_Problems and tasks_:
1) In the AI & Pharma event page, rewrite everything from "The Applied Machine Learning Days are" down to "classes and tutorials.", replacing "workshop" with "training".
2) Carry on the AI & Pharma event page from where it stops.

_Extract to read_:
The Applied Machine Learning Days – AI & Pharma


Event details

Date 23.08.2021 08:3017:30  
Speaker André Jaun
Camille Marini, PhD 
Cécile Louwers
Enkelejda Miho
Jason Plawinski
Jonas Richiardi
Khaled El Emam
Kostas Sechidis
Kurt Stockinger
Limor Shmerling Magazanik
Lisa Herzog
Patrick Schwab
Simone Lionetti
Jean-Pierre Hubaux
Category Conferences - Seminars
Event Language English

The Applied Machine Learning Days are one of the largest machine learning & AI events in Europe, focused specifically on the applications of machine learning and AI, making it particularly interesting to industry and academia.
Each month, a domain-specific track will feature top-level speakers, discussions and keynotes. Some tracks will be preceded or followed by a workshop day focussed on hand-on sessions, coding classes and tutorials. 

Given the enormous increase in healthcare data volumes, our ability to effectively share, integrate and analyze is critical to advancing our understanding of the disease and bringing affordable and efficacious treatments to patients. Due to the breadth and depth of the healthcare data across various modalities such as clinical, genomics, imaging and digital sensors, we need to move beyond traditional methods and bring advanced ML/AI implementations to maximally benefit from the richness of the collected data. As part of the drug development life-cycle vast amounts of clinical trials data are collected in order to identify targets of interest, discover biomarkers to stratify patients who could benefit from the drug, and to study the safety and benefit profile of the drug. Furthermore, after the drug is brought to the market its use in a broader population is collected in a wide range of real-world data sources including, but not limited to, electronic medical records, disease registries, health insurance claims​​and digital devices. To date the Pharma industry has not leveraged the wealth of this information to deliver truly personalized care for patients.

_Provided records_:

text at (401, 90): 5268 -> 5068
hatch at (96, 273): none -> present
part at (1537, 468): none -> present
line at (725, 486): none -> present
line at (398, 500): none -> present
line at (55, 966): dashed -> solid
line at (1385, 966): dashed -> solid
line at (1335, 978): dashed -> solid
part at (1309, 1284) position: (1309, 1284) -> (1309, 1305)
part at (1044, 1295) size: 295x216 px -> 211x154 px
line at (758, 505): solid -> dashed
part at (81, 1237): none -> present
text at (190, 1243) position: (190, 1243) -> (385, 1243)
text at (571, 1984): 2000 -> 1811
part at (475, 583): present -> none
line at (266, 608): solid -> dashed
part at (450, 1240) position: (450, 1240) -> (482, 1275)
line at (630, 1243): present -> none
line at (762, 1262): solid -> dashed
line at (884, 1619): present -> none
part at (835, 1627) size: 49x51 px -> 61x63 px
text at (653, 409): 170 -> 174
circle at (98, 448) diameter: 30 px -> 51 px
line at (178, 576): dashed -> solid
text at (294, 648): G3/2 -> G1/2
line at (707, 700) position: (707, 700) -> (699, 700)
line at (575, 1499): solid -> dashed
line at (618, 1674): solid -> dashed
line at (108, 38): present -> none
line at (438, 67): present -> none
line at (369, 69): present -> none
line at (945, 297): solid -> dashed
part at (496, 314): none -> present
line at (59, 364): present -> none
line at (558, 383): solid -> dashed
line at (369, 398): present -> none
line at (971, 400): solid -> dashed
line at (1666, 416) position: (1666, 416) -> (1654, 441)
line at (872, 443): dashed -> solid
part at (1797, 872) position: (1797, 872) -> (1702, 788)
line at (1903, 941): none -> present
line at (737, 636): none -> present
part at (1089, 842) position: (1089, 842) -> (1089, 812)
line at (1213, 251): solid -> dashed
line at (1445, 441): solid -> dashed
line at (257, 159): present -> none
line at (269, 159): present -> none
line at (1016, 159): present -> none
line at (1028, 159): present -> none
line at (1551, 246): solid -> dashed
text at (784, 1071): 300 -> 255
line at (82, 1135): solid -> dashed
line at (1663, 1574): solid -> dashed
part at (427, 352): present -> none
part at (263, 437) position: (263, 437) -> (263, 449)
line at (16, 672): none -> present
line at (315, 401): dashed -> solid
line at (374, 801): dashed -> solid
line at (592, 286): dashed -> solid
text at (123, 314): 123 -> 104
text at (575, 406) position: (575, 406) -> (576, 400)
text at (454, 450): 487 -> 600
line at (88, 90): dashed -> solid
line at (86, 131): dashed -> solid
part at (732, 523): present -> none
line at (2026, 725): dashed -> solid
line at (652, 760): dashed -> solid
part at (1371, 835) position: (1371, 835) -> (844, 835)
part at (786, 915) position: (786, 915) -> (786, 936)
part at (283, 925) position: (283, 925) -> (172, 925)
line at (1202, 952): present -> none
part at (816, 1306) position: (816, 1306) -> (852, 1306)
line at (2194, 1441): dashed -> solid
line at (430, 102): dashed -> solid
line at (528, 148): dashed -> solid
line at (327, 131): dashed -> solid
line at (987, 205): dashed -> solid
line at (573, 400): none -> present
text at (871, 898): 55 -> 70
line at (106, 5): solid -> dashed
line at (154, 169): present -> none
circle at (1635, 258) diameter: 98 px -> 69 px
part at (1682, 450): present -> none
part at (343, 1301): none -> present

_Answers for this exercise_:
1)
The Applied Machine Learning Days are one of the largest machine learning & AI events in Europe, focused specifically on the applications of machine learning and AI, making it particularly interesting to industry and academia.
Each month, a domain-specific track will feature top-level speakers, discussions and keynotes. Some tracks will be preceded or followed by a training day focussed on hand-on sessions, coding classes and tutorials.

2)
Development of advanced ​statistical and machine learning​ methodologies combined with the availability of scalable computing environments is fueling a new wave of digitization in Pharma R&D pipelines thereby creating possibilities to discover and develop personalized medicines. This track will invite experts from industry and academia to share their experiences in using AI/ML for Pharma R&D to showcase successful implementations and also lay the roadmap of future methodological and application innovations accelerating use of ML/AI within Pharma research.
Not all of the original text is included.